§ **SUPPLIED TEXT**:
In openSuse… the practical way to backup with a GUI application.
a) Scenario: GRUB crashes or is modified/deleted… (Obviously not due to ME… I’m and expert even though I just installed OpenSuse 11.4… about 10 seconds ago… if you know what I mean).
b) Scenario: Installed/Updated SOMETHING and everything went weird… (can’t boot, nothing runs, KDE/GNOME is dead, end up at a command prompt but I don’t know any commands!!!)
Now I had an excellent OpenSuse running… WHAT do I download to backup, WHAT do I back up so I can do a FRESH Operating System install (SuSe) and restore the rest (or most of it).
SO:
1: What’s a good GUI tool?
2: What Folders and Files/Directories do you backup to get back running ASAP?
1 a GUI tool is something that gives you a GUI behind which a command line tool does the work
2.as you had everything working before, you should be able to do a fresh install during which openSUSE will ignore your /home folder. The only things you need to back up in this case are any mysql databases or other tweaks you have done outside /home which you can then copy back once the fresh install is complete. For absolute safety, you could back up /home but, unless there is a hardware problem, this should not be needed.
Note that all your personal settings and preferences are stored in /home; so none of these will be lost.
as john_hudson said it should be fine to re-install the system as long as your /home directory is on a seperate partition.
However what you’re asking for, that can restore a system completely to a state it was in before is ‘disk imaging’ software. This is very common in the Windows world (since re-installing Windows plus all your applications is usually extremely time consuming) is also used a fair bit in Linux…
You can either try a free open source program such as Clonezilla (Clonezilla - About) or try one of the many commercial products and see if it supports Linux (most support Linux partition types, not all may actually run on Linux).

§ **INFORMATION PROVIDED**:
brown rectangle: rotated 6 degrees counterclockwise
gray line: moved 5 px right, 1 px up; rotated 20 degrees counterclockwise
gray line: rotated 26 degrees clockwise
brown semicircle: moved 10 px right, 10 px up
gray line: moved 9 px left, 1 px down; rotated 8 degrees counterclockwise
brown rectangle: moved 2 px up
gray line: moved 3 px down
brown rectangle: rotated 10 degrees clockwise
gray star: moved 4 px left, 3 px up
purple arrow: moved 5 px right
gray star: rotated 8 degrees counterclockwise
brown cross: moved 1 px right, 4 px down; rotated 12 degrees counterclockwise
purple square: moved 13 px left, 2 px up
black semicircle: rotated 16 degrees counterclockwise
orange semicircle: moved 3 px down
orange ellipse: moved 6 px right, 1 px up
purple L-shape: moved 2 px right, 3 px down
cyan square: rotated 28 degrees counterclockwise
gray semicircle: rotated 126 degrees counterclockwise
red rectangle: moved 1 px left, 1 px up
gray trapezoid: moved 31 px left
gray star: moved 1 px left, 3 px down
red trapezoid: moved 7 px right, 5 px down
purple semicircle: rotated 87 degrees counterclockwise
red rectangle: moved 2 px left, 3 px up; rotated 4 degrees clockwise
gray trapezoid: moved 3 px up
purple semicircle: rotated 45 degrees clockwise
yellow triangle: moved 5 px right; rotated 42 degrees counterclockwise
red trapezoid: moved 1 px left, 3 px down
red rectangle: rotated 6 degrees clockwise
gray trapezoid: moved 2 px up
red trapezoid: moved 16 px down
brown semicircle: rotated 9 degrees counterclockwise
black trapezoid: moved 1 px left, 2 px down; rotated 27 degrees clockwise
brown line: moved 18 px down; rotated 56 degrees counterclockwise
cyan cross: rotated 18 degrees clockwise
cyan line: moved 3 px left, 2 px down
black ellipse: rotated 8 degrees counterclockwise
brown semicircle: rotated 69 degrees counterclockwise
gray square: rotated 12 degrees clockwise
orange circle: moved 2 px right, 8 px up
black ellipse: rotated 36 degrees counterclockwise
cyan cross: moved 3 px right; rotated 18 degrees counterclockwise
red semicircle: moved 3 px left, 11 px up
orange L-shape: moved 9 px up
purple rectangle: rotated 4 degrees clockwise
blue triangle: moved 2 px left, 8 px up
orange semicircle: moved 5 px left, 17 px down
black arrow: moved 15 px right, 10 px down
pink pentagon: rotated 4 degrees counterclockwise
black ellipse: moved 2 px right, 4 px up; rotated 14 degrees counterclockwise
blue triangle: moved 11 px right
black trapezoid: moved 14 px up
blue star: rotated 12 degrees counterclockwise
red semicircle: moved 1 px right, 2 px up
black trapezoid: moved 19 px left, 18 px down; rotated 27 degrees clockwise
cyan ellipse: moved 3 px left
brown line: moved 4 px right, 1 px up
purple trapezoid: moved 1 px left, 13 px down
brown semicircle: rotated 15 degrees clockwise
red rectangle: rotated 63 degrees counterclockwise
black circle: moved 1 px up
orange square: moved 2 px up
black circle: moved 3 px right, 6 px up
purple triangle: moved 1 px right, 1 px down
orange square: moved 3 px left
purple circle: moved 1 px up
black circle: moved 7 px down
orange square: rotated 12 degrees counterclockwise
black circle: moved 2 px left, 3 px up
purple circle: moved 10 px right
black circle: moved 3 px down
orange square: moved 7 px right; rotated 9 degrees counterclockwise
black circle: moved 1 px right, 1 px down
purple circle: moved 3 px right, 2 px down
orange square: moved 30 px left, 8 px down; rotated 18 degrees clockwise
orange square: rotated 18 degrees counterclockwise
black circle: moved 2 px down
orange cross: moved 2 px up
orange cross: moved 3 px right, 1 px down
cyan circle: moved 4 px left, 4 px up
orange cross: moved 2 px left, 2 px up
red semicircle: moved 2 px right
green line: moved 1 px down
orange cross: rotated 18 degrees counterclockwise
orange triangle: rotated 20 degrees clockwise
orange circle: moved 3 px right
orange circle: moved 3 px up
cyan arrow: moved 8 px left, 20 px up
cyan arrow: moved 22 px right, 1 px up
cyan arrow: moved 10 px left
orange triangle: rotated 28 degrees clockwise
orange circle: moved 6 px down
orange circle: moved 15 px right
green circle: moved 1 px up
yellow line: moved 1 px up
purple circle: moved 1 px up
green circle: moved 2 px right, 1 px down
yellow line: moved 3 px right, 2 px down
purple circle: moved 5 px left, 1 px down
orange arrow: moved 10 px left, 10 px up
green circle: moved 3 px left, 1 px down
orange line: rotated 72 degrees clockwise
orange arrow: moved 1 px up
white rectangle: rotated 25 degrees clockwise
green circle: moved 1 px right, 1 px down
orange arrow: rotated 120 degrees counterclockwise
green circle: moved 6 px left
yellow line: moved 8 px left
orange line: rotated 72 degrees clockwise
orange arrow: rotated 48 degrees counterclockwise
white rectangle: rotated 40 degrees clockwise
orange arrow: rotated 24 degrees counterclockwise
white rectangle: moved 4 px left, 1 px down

§ **WHAT YOU WILL DO**:
From the forum thread on openSUSE backups, write out the passage between "a) Scenario: GRUB" and "know any commands!!!)", inclusive. Rely solely on the forum thread for what comes next.

§ **ANSWER TO THIS TASK**:
a) Scenario: GRUB crashes or is modified/deleted… (Obviously not due to ME… I’m and expert even though I just installed OpenSuse 11.4… about 10 seconds ago… if you know what I mean).
b) Scenario: Installed/Updated SOMETHING and everything went weird… (can’t boot, nothing runs, KDE/GNOME is dead, end up at a command prompt but I don’t know any commands!!!)